Die Techniken zur Selbstverteidigung dienen nicht nur der Verteidigung, sondern auch der Stärkung des Selbstbewusstseins und Selbstwertgefühls, damit, spezifisch Frauen, nicht als Opfer gewählt werden.

Selbstverteidigungstraining und Selbstbestätigung ist jedoch keine Therapie, sondern Prävention. Diese Kurse sind natürlich keine Garantie für den Schutz vor Übergriffen. So gibt es auch äußerst brutale Täter und Angriffe mit Waffen.

Schocksituationen, Erpressungen oder einfach das Vergessen bestimmter Abwehrtechniken machen in vielen Fällen eine Verteidigung unmöglich.
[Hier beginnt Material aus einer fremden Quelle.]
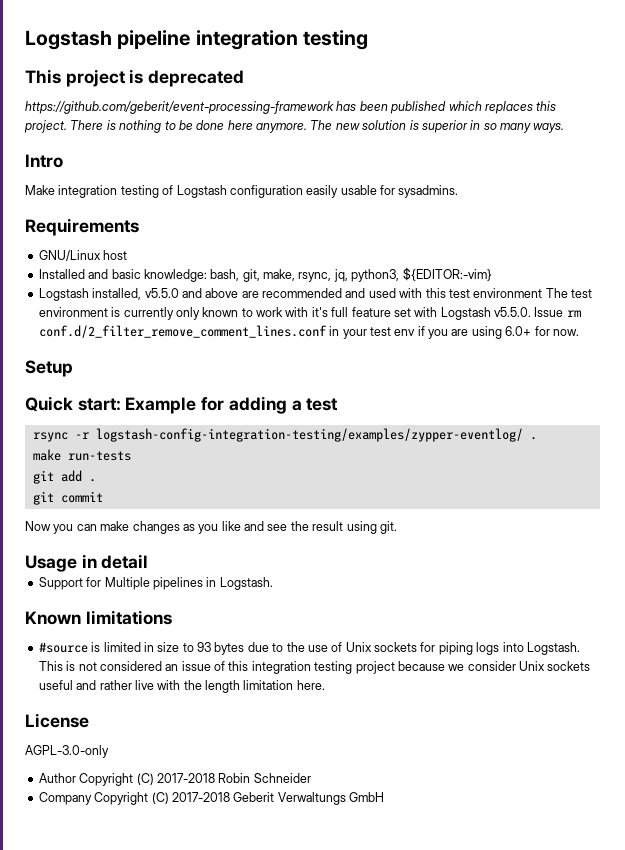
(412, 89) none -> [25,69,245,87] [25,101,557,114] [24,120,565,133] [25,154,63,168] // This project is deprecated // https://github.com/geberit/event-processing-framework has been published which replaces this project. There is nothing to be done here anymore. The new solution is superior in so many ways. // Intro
Selbstverteidigungstraining und Selbstbestätigungskurse sollen unsere Sportler in die Lage versetzen, sich besser zu schützen und sich dadurch wieder sicherer zu fühlen.
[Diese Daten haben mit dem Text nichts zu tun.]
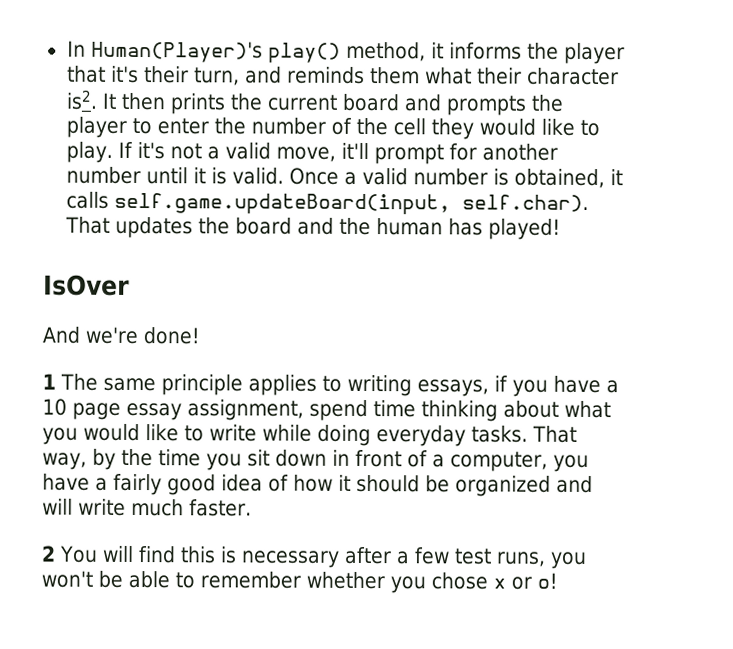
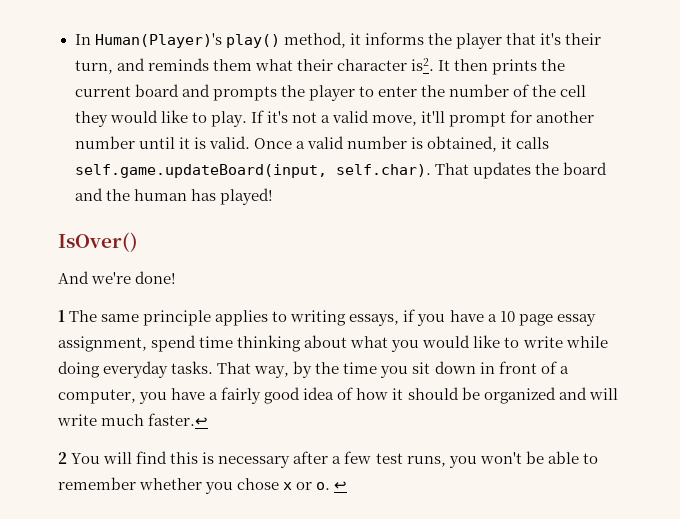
[43,274,130,296] IsOver -> [58,232,138,252] IsOver()
[189,499,252,517] faster. -> [148,413,209,426] faster.↩
[537,572,558,589] o! -> [316,481,348,490] o. ↩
Viele Straftaten laufen nach gleichen oder ähnlichen Mustern ab und können im Idealfall bei einer Verhaltensänderung der Angegriffenen vermieden werden.

Auf dieser Erkenntnis beruht die Konzeption des Kurses „Selbstverteidigungstraining und Selbstbestätigung“. Die Inhalte bestehen aus psychologischen, sportlichen und kriminologischen Teilbereichen und richten sich an Neueinsteiger jeden Alters.
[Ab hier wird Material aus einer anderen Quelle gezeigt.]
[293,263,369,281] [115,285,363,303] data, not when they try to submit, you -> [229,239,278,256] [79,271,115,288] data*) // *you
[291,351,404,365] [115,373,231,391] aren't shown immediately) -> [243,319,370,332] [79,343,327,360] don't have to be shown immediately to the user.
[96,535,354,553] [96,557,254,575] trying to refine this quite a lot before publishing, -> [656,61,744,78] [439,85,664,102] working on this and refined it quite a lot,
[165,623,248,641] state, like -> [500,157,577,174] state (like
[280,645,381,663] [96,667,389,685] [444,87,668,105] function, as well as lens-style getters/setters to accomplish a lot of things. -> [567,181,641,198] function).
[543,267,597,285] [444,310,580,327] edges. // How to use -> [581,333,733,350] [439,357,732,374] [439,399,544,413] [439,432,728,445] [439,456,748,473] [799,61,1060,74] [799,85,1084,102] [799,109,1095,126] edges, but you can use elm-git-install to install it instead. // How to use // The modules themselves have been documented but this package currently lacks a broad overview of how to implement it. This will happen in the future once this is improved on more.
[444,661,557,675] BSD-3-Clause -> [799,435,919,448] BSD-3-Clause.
Im psychologischen Teil wird den Teilnehmern in Übungen und Rollenspielen Selbststärkung vermittelt; also zum Beispiel den eigenen Gefühlen vertrauen, frühzeitige Wahrnehmung von Gefahren, selbstbewusste Körperhaltung und ziel- gerichteter Einsatz der Stimme. Im sportlichen Teil werden einfache Schläge, Tritte und Befreiungstechniken geübt, die leicht erlernbar und sofort anwendbar sind.
Im kriminologischen Teil werden Täter- / Opferverhalten, Tatgelegenheiten und Tatsituationen besprochen und die Hilfsmittel der körperlichen Selbstverteidigung vorgestellt. Der Kurs ist ein reiner Präventionskurs, er ersetzt oder ergänzt keine Therapiemaßnahmen.

Angestrebtes Ziel des Kurses ist nicht die perfekte Beherrschung einzelner Kampfsporttechniken, sondern vielmehr der Ausbau von Verteidigungsabläufen. Durch den 8-fachen Deutschen Taekwondo-Meister, Europameister und ehemaliger Taekwondo-Trainer des Nordrhein-Westfälischen-Vollkontaktkaders, Dušan Tomić, werden einfache, aber effektive Selbstverteidigungs- und Verhaltenstechniken vermittelt, die im Falle einer Notsituation auch ohne jahrelanges Training anwendbar sind.